In 2025, India removed the remaining foreign equity limits in the insurance sector, allowing foreign investors to own up to 100% of insurance companies (up from 74%). The rule requiring most board members in foreign-invested insurance firms to be resident Indian citizens was also abolished.
As a result, India’s STRI for insurance fell by 0.10, from 0.55 to 0.45, between 2024 and 2025. Lower STRI scores matter because reducing policy barriers to services trade directly lowers trade costs. This is significant since services trade faces higher costs than agriculture or manufacturing, especially in emerging economies (WTO, 2019[6]).
Using the Benz and Jaax (2020[7]) methodology, the estimated trade cost reduction of the 2025 reform for India’s insurance sector is about 25%. However, cutting services trade costs has broad benefits beyond services themselves. Services, such as telecommunications, transport, and financial services, are key inputs for manufacturing. Therefore, reducing services trade barriers helps manufacturers access global markets and obtain these inputs more efficiently, with potential gains in economic performance.
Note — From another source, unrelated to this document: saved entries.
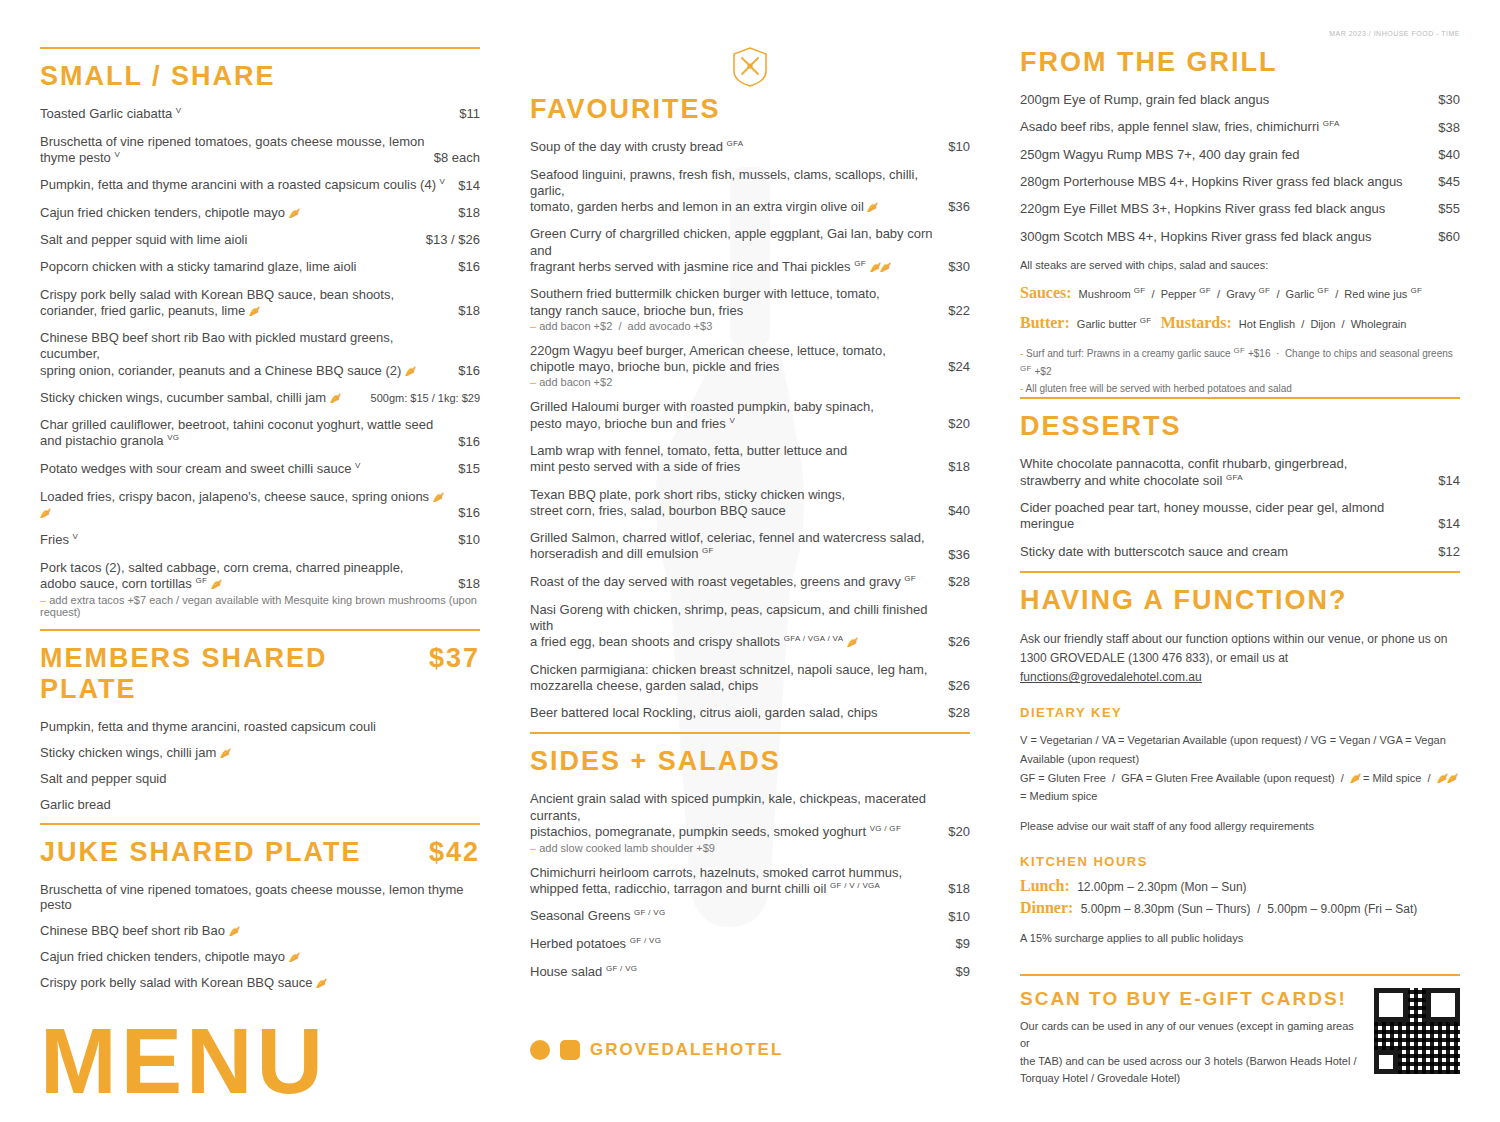MAR 2023 / INHOUSE FOOD - TIME
Small / Share
Toasted Garlic ciabatta V $11
Bruschetta of vine ripened tomatoes, goats cheese mousse, lemon thyme pesto V $8 each
Pumpkin, fetta and thyme arancini with a roasted capsicum coulis (4) V $14
Cajun fried chicken tenders, chipotle mayo 🌶 $18
Salt and pepper squid with lime aioli $13 / $26
Popcorn chicken with a sticky tamarind glaze, lime aioli $16
Crispy pork belly salad with Korean BBQ sauce, bean shoots,
coriander, fried garlic, peanuts, lime 🌶 $18
Chinese BBQ beef short rib Bao with pickled mustard greens, cucumber,
spring onion, coriander, peanuts and a Chinese BBQ sauce (2) 🌶 $16
Sticky chicken wings, cucumber sambal, chilli jam 🌶 500gm: $15 / 1kg: $29
Char grilled cauliflower, beetroot, tahini coconut yoghurt, wattle seed
and pistachio granola VG $16
Potato wedges with sour cream and sweet chilli sauce V $15
Loaded fries, crispy bacon, jalapeno's, cheese sauce, spring onions 🌶🌶 $16
Fries V $10
Pork tacos (2), salted cabbage, corn crema, charred pineapple,
adobo sauce, corn tortillas GF 🌶 $18
– add extra tacos +$7 each / vegan available with Mesquite king brown mushrooms (upon request)
Members Shared Plate$37
Pumpkin, fetta and thyme arancini, roasted capsicum couli
Sticky chicken wings, chilli jam 🌶
Salt and pepper squid
Garlic bread
Juke Shared Plate$42
Bruschetta of vine ripened tomatoes, goats cheese mousse, lemon thyme pesto
Chinese BBQ beef short rib Bao 🌶
Cajun fried chicken tenders, chipotle mayo 🌶
Crispy pork belly salad with Korean BBQ sauce 🌶
MENU
Favourites
Soup of the day with crusty bread GFA $10
Seafood linguini, prawns, fresh fish, mussels, clams, scallops, chilli, garlic,
tomato, garden herbs and lemon in an extra virgin olive oil 🌶 $36
Green Curry of chargrilled chicken, apple eggplant, Gai lan, baby corn and
fragrant herbs served with jasmine rice and Thai pickles GF 🌶🌶 $30
Southern fried buttermilk chicken burger with lettuce, tomato,
tangy ranch sauce, brioche bun, fries $22
– add bacon +$2 / add avocado +$3
220gm Wagyu beef burger, American cheese, lettuce, tomato,
chipotle mayo, brioche bun, pickle and fries $24
– add bacon +$2
Grilled Haloumi burger with roasted pumpkin, baby spinach,
pesto mayo, brioche bun and fries V $20
Lamb wrap with fennel, tomato, fetta, butter lettuce and
mint pesto served with a side of fries $18
Texan BBQ plate, pork short ribs, sticky chicken wings,
street corn, fries, salad, bourbon BBQ sauce $40
Grilled Salmon, charred witlof, celeriac, fennel and watercress salad,
horseradish and dill emulsion GF $36
Roast of the day served with roast vegetables, greens and gravy GF $28
Nasi Goreng with chicken, shrimp, peas, capsicum, and chilli finished with
a fried egg, bean shoots and crispy shallots GFA / VGA / VA 🌶 $26
Chicken parmigiana: chicken breast schnitzel, napoli sauce, leg ham,
mozzarella cheese, garden salad, chips $26
Beer battered local Rockling, citrus aioli, garden salad, chips $28
Sides + Salads
Ancient grain salad with spiced pumpkin, kale, chickpeas, macerated currants,
pistachios, pomegranate, pumpkin seeds, smoked yoghurt VG / GF $20
– add slow cooked lamb shoulder +$9
Chimichurri heirloom carrots, hazelnuts, smoked carrot hummus,
whipped fetta, radicchio, tarragon and burnt chilli oil GF / V / VGA $18
Seasonal Greens GF / VG $10
Herbed potatoes GF / VG $9
House salad GF / VG $9
GROVEDALEHOTEL
From the Grill
200gm Eye of Rump, grain fed black angus $30
Asado beef ribs, apple fennel slaw, fries, chimichurri GFA $38
250gm Wagyu Rump MBS 7+, 400 day grain fed $40
280gm Porterhouse MBS 4+, Hopkins River grass fed black angus $45
220gm Eye Fillet MBS 3+, Hopkins River grass fed black angus $55
300gm Scotch MBS 4+, Hopkins River grass fed black angus $60
All steaks are served with chips, salad and sauces:
Sauces: Mushroom GF / Pepper GF / Gravy GF / Garlic GF / Red wine jus GF
Butter: Garlic butter GF Mustards: Hot English / Dijon / Wholegrain
- Surf and turf: Prawns in a creamy garlic sauce GF +$16 · Change to chips and seasonal greens GF +$2
- All gluten free will be served with herbed potatoes and salad
Desserts
White chocolate pannacotta, confit rhubarb, gingerbread,
strawberry and white chocolate soil GFA $14
Cider poached pear tart, honey mousse, cider pear gel, almond meringue $14
Sticky date with butterscotch sauce and cream $12
Having a Function?
Ask our friendly staff about our function options within our venue, or phone us on
1300 GROVEDALE (1300 476 833), or email us at functions@grovedalehotel.com.au
Dietary Key
V = Vegetarian / VA = Vegetarian Available (upon request) / VG = Vegan / VGA = Vegan Available (upon request)
GF = Gluten Free / GFA = Gluten Free Available (upon request) / 🌶 = Mild spice / 🌶🌶 = Medium spice
Please advise our wait staff of any food allergy requirements
Kitchen Hours
Lunch: 12.00pm – 2.30pm (Mon – Sun)
Dinner: 5.00pm – 8.30pm (Sun – Thurs) / 5.00pm – 9.00pm (Fri – Sat)
A 15% surcharge applies to all public holidays
Scan to buy e-gift cards!
Our cards can be used in any of our venues (except in gaming areas or
the TAB) and can be used across our 3 hotels (Barwon Heads Hotel /
Torquay Hotel / Grovedale Hotel)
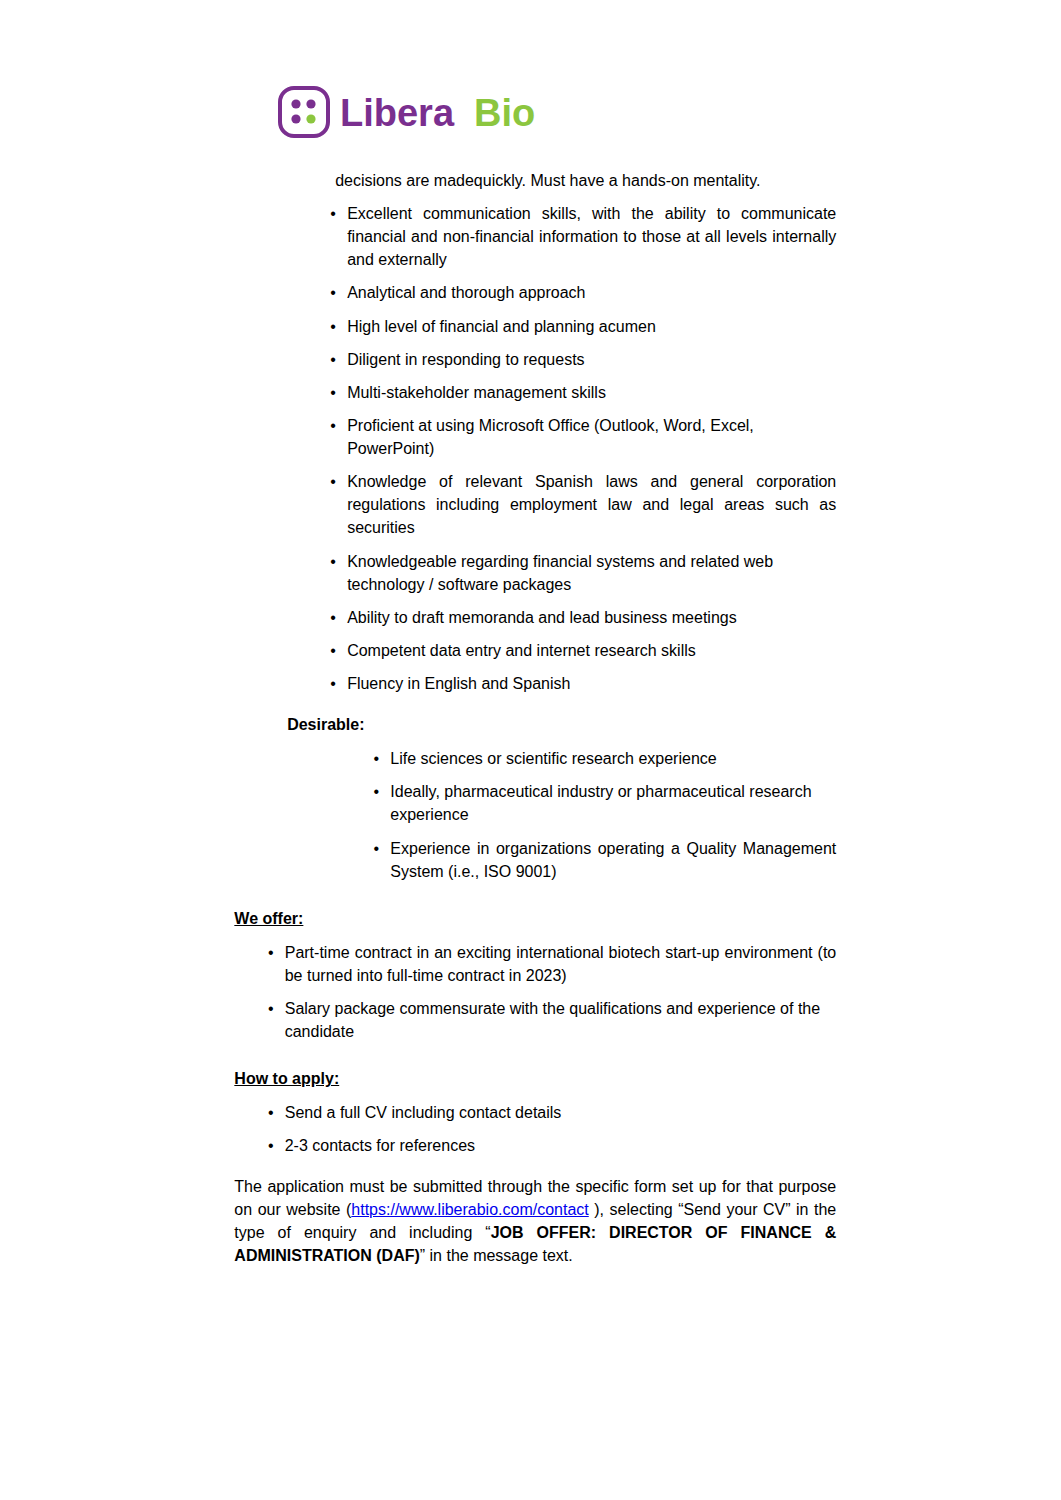Libera Bio Libera Bio
decisions are madequickly. Must have a hands-on mentality.
Excellent communication skills, with the ability to communicate financial and non-financial information to those at all levels internally and externally
Analytical and thorough approach
High level of financial and planning acumen
Diligent in responding to requests
Multi-stakeholder management skills
Proficient at using Microsoft Office (Outlook, Word, Excel, PowerPoint)
Knowledge of relevant Spanish laws and general corporation regulations including employment law and legal areas such as securities
Knowledgeable regarding financial systems and related web technology / software packages
Ability to draft memoranda and lead business meetings
Competent data entry and internet research skills
Fluency in English and Spanish
Desirable:
Life sciences or scientific research experience
Ideally, pharmaceutical industry or pharmaceutical research experience
Experience in organizations operating a Quality Management System (i.e., ISO 9001)
We offer:
Part-time contract in an exciting international biotech start-up environment (to be turned into full-time contract in 2023)
Salary package commensurate with the qualifications and experience of the candidate
How to apply:
Send a full CV including contact details
2-3 contacts for references
The application must be submitted through the specific form set up for that purpose on our website (https://www.liberabio.com/contact ), selecting “Send your CV” in the type of enquiry and including “JOB OFFER: DIRECTOR OF FINANCE & ADMINISTRATION (DAF)” in the message text.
India’s reform in insurance can significantly enhance productivity in its downstream manufacturing sectors. Based on Benz et al. (2023[8]), it is estimated that reducing barriers to financial services trade is associated with an average 16% increase in labour productivity across manufacturing industries (Figure 9). Expected gains vary by sector, ranging from +4.5% in Motor vehicles, trailers and semi-trailers to +27.8% and +28.9% in Furniture and other manufacturing and Other non-metallic mineral products, respectively. Notably, productivity improvements are estimated at around +20% for Food and Beverages as well as Textiles, Leather, and Footwear.